13. From the judgment of the Honble Supreme Court in Bihar School Examination Board supra, it is clear that where a statutory function is performed by a statutory body and such function is not in the nature of a commercial, professional or service oriented activity, the same cannot be termed to be a service within the meaning of section 2(1) (o) of the Consumer Protection Act, 1986 and the Consumer Fora cannot entertain disputes pertaining to such statutory functions.
14. The case on hand stands on the footing of the aforesaid case of Bihar School Examination Board. Municipal Corporation, which has been constituted under Himachal Pradesh Municipal Corporation Act, 1994, has been assigned the job of Building regulation, vide chapter XIV of the Act. It has been charged with the duty of sanctioning plans, vide Section 247 of the Act, which forms part of the aforesaid chapter-XIV. Of course, it is provided in Section 247, that the Municipal Corporation shall grant or refuse the sanction within 60 days, but that does not mean that in case it fails to convey sanction or refusal within the aforesaid period, the person concerned can seek remedy under the Consumer Protection Act, 1986. The person submitting plan simply approaches the Municipal Corporation for exercise of its statutory duty, by paying prescribed fee. By paying fee, the person concerned does not become a consumer.
15. Above stated position apart, complainant cannot be heard to say that he has suffered any pecuniary loss or has been subjected to harassment on account of opposite partys failure to sanction the plan within 60 days, the period prescribed in Section 247. Reason is that section 247 itself provides, that in case refusal is not conveyed within 60 days of the receipt of the plan, it is to be deemed that sanction has been accorded and the person concerned is free to commence construction.
16. In view of the above stated position, we accept the appeal filed by the opposite parties, i.e. F.A. No.32/2010, dismiss the appeal filed by the complainant, i.e. F.A. No.44/2010 and consequently the complaint is also dismissed.

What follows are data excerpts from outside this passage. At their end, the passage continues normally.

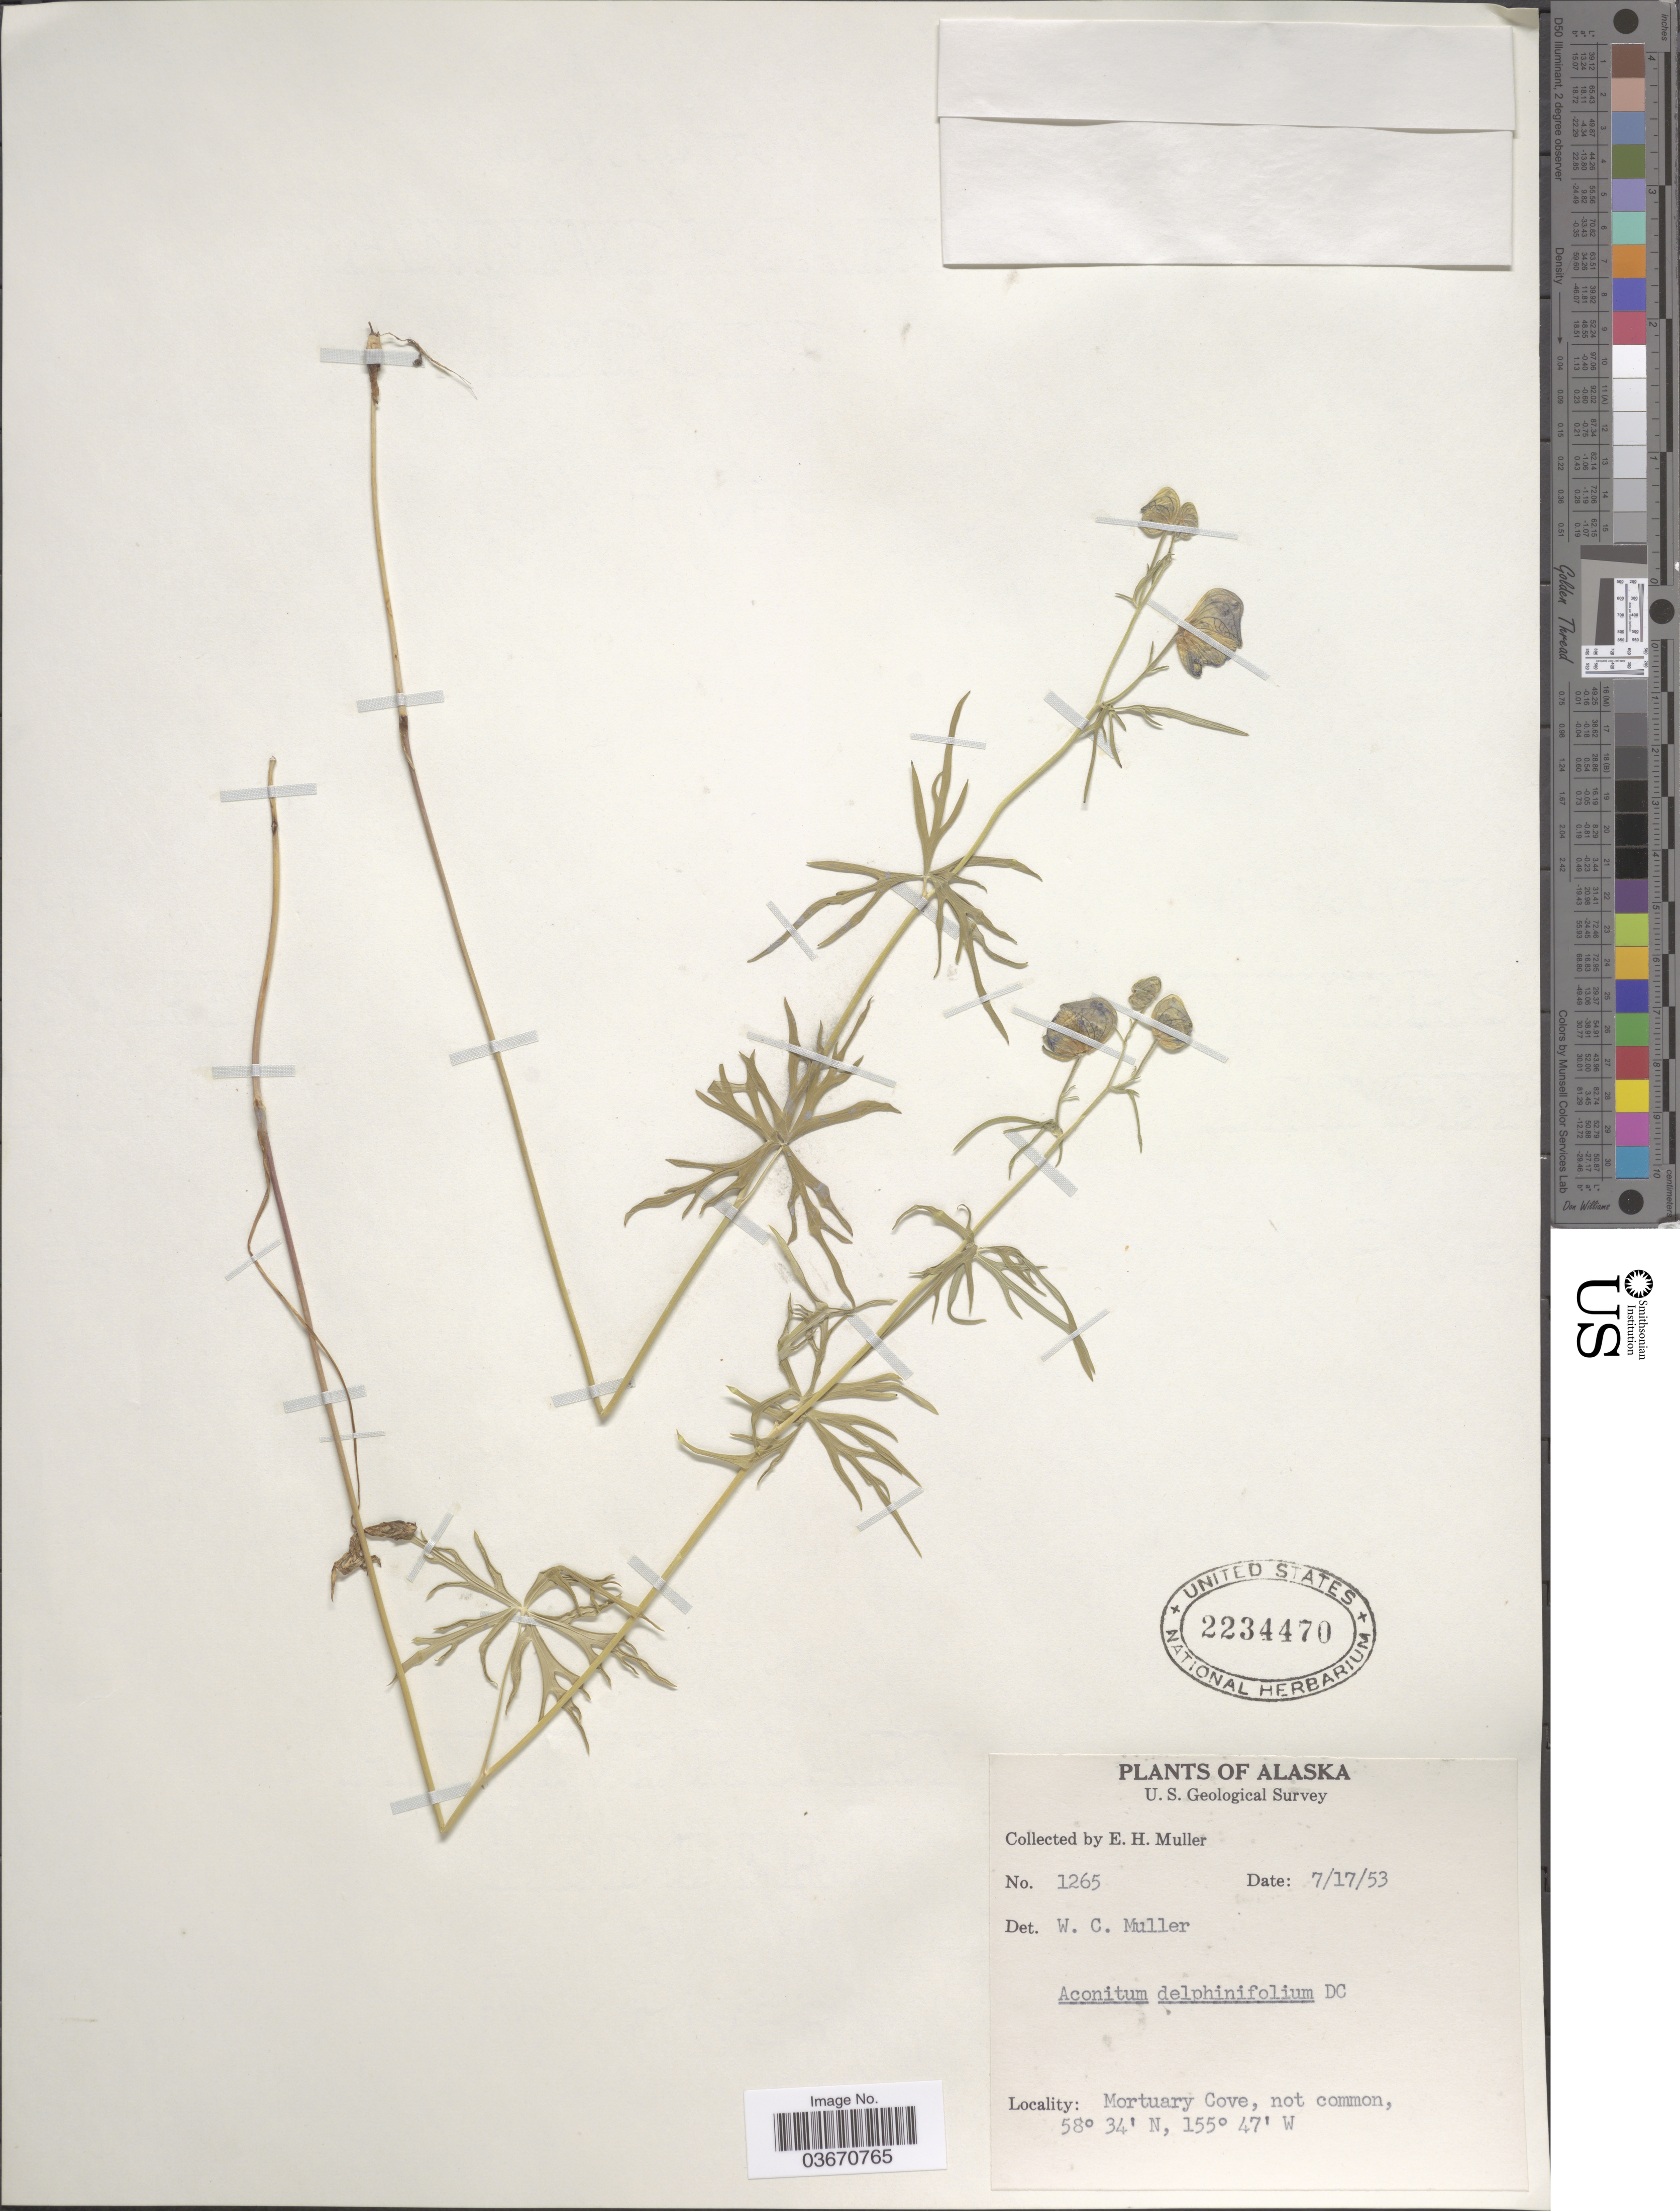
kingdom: Plantae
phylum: Tracheophyta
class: Magnoliopsida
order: Ranunculales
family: Ranunculaceae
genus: Aconitum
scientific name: Aconitum delphinifolium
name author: DC.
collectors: E. H. Muller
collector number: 1265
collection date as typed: Transcribed d/m/y: 17/7/53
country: United States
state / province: Alaska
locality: Mortuary Cove.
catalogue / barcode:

17. This order be placed on the record of F.A. No.32/2010 and its authenticated copy, on the record of the second appeal filed by the complainant, i.e. F.A. No.44/2010.
18. One copy of this order be sent to each of the parties, free of cost, as per Rules.
(Justice Surjit Singh) President (Chander Shekhar Sharma) Member (Prem Chauhan) Member March 29, 2012.
N Mehta) [1] Whether reporters of the local papers may be allowed to see the order?